Xichekolas · on March 24, 2008

Yeah that is what I was thinking when I added that last line.

For some reason I initially wasn't thinking about comments... so the title would be a much better proxy.

brk · on March 24, 2008

Are you suggesting that new submissions route through Mechanical Turk?

LOL.

Once approach might be that when humans detect dupes, they could be reported. Click the "dupe" link, specify the URL(s) of the dupe(s), and submit. The oldest submission "wins", and the data could be used to train a bayesian dupe detector. I imaging that you could start with a URL text match (it's the ends of the string that tend to be different), along with a check of the <title> for the supposedly dupe page, and maybe the first 128 characters of the story text or something.

It actually sounds like a fun project.

pg · on March 24, 2008

It catches most dupes, just not on sites like the NYT that have so many different urls.

far33d · on March 24, 2008

Maybe you could check if the title of the page is the same as well, not as an automatic detection, but instead as a reason to ask "are you sure this isn't the same as foo". This might prevent most of the NYTimes dupes.

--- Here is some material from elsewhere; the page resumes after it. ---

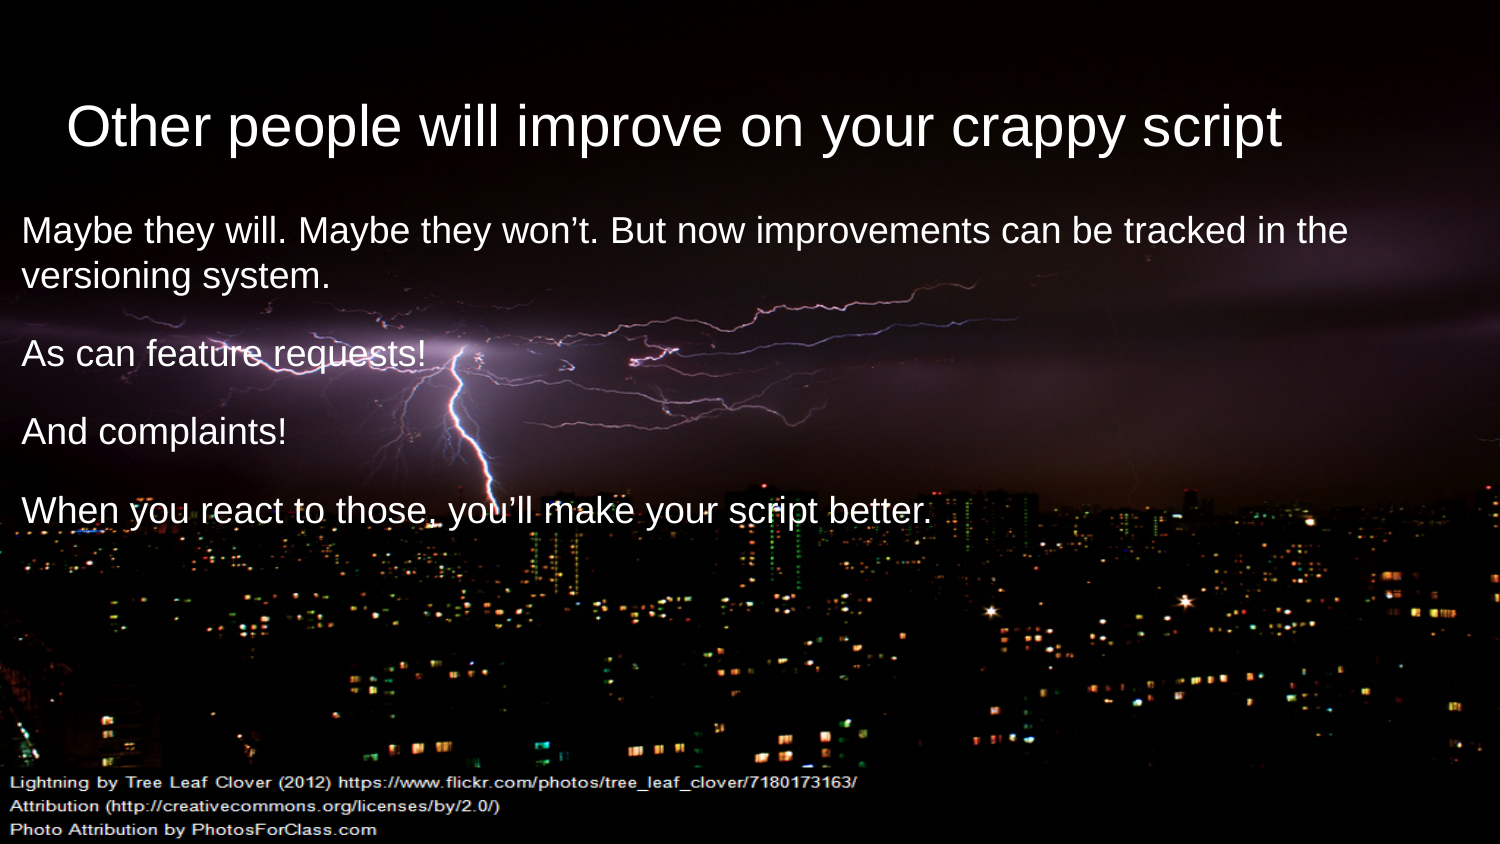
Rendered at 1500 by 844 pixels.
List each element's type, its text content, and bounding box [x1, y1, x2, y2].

list Maybe they will. Maybe they won’t. But now improvements can be tracked in the versioning system. As can feature requests! And complaints! When you react to those, you’ll make your script better. [6, 190, 1405, 752]
picture [0, 0, 1500, 844]
title Other people will improve on your crappy script [51, 72, 1449, 167]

derefr · on March 24, 2008

Would it be that hard to just take a fulltext index of each page that hits the hot page? From there, just show anything with some >N% similarity (probably 98 or so, as text ads can affect the site a little bit.)

ph0rque · on March 24, 2008

With your comment, I saw for the first time how the semantic web might be useful.

brlewis · on March 24, 2008

Sounds like a nice-to-have feature. I don't think it's that bad to delete your own post if you notice the dup soon enough. No skin off your nose if the moderators kill it, either. That's happened to me.

jakewolf · on March 24, 2008

Hah, I beat you by 1/2 an hour http://news.ycombinator.com/item?id=144730

manvsmachine · on March 24, 2008

If I notice it early enough, I usually do what you just did and post the link to the original submission as a comment.

chaostheory · on March 24, 2008

the only thing I noticed before (not sure if it's still valid) is that www.website.com is a dif submission than website.com

jey · on March 24, 2008

Those aren't the same URLs; the dupe detector currently only rejects exactly duplicated URLs.

tim2 · on March 24, 2008

The way they have it executed is incredibly annoying.